ホンダはというと、1984年にスペイシー250フリーウェイ、1986年にフュージョンを登場させて250ccスクーターの先鞭をつけていたものの、マジェスティのようなスポーティかつ高級なイメージはそこになく、ライバルにはなり得なかった。
慌てたホンダは1997年、マジェスティに対抗すべくフォーサイトを投入したのである。何しろ、全盛期の1/4という少ない市場を喰い合うのだから悠長な事は言っていられなかった。
ホンダにとっての屈辱はそれだけではない。同じ頃「スカチューン」と呼ばれたストリート系カスタムが流行。これによってヤマハTW200(1987年発売)が大人気となり、それに引きずられる形でSR400(1978年発売)までが売れ始めていたのだ。
しかも、2000年のTVドラマの中で、当時人気絶頂だったアイドル演じる主人公がスカチューンのTW200に乗っていた事で、その人気は確固たるものとなった。また、このブームは偶発的なものではなく、その背景には90年代半ばからのカスタムショップとヤマハによる「仕掛け」があったのだ。
このようにして若者のバイクに対する認知が変容・拡大し、同時にヤマハにとっては10年前、20年前に作ったモデルが売れていくという、信じられないような状況が展開していたのである。
対してホンダは、1989年まで販売していたFTR250のスタイリングを使ったFTR(223cc)を2000年に投入し、「フラットトラッカーが持つスタイルと走破性を現代のストリートに合わせ蘇らせる」「TW200の市場を奪う」事を命題に、カスタムベースとしての使い方を念頭に置いてヒットを飛ばすことができた。
そもそも1987年に送り出したFTR250は「公道走行可能なフラットトラック・レーシングマシン」として開発されたもので、マニア以外には関心を持たれなかったため1989年に販売を終了したモデルだった。それが、スカチューンを核とするストリート系カスタムの人気によって、FTR250の中古車が人気になるという皮肉な現象が起きていた。
これは、その後のビッグスクーターブームによってフュージョンの中古車が暴騰したのとまったく同じ、作り手であるホンダが開発当初、意図しなかった使い方、予想しなかったムーブメントによる人気再燃という現象だった。
要するにホンダは、20世紀末に(比較的手軽な250ccクラスの)バイクがストリートカルチャーへシフトする事を見逃していたのだ。その根底には、ホンダが若者カルチャーの動向に疎かったため、若者が興味・関心を持つ商品を作れなかった事が原因としてあげられるはずである。
ホンダを弁護すれば、それは実直な物作りを続けてきた裏返しであるとも言える。だが、その結果、ホンダは市場の中でかつてのようなプレゼンスを失い、その動向に対して後手、後手の対応をせざる得ない状況になったのではないか。
HONDA FUSION(250cc・1986年登場)

YAMAHA MAJESTY250(250cc・1995年登場)

YAMAHA TW200(200cc・1987年登場)

□ □ □ □

> **情報の活用**
(1) 本文の「このようにして若者のバイクに」から「ヒットを飛ばすことができた。」までを、両端も含めて一字一句そのまま書き写しなさい。
(2) 本文によれば、ホンダがマジェスティに対抗するために1997年に投入したモデルは何か。

□ □ □ □

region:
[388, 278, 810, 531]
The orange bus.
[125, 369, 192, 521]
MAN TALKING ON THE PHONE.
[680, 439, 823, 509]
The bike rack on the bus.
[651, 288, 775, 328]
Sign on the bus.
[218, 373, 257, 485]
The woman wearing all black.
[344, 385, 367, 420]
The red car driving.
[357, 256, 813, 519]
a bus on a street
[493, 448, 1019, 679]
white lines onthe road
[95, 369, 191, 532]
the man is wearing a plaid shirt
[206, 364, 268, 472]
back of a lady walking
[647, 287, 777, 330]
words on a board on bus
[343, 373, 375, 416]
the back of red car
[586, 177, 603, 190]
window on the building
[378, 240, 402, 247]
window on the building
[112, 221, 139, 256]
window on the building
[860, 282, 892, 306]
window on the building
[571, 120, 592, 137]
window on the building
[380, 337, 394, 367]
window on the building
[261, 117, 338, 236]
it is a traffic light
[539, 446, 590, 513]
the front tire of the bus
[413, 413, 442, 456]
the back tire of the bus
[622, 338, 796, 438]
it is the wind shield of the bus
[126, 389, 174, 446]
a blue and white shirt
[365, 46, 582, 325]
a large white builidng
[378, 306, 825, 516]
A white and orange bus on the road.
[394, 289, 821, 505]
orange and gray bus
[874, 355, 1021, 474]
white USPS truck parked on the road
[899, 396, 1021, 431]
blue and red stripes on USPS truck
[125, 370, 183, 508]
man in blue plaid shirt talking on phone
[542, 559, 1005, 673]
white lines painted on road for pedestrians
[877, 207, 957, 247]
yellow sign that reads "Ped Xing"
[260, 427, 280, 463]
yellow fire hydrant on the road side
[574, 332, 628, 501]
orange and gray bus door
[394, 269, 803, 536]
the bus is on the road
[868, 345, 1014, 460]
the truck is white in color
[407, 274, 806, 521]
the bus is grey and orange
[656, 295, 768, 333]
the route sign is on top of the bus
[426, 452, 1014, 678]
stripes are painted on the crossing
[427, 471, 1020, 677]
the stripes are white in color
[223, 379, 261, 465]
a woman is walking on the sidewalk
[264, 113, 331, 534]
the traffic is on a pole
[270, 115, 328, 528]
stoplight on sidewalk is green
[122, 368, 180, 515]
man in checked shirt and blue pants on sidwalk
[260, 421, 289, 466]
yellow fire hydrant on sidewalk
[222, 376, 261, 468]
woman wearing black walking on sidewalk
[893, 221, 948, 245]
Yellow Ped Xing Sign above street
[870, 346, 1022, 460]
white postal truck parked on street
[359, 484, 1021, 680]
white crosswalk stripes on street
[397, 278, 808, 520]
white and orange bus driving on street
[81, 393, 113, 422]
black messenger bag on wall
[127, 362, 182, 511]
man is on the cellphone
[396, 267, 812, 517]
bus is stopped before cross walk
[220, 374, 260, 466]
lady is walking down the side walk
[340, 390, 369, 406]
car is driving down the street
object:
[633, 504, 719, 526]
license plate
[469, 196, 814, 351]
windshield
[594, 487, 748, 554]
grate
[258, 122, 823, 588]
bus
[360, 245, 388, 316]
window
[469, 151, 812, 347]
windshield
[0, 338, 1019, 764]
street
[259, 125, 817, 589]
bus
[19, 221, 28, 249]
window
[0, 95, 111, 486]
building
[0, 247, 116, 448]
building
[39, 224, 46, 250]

□ □ □ □

> **活動の解答**
(1)
このようにして若者のバイクに対する認知が変容・拡大し、同時にヤマハにとっては10年前、20年前に作ったモデルが売れていくという、信じられないような状況が展開していたのである。
対してホンダは、1989年まで販売していたFTR250のスタイリングを使ったFTR(223cc)を2000年に投入し、「フラットトラッカーが持つスタイルと走破性を現代のストリートに合わせ蘇らせる」「TW200の市場を奪う」事を命題に、カスタムベースとしての使い方を念頭に置いてヒットを飛ばすことができた。

(2) フォーサイト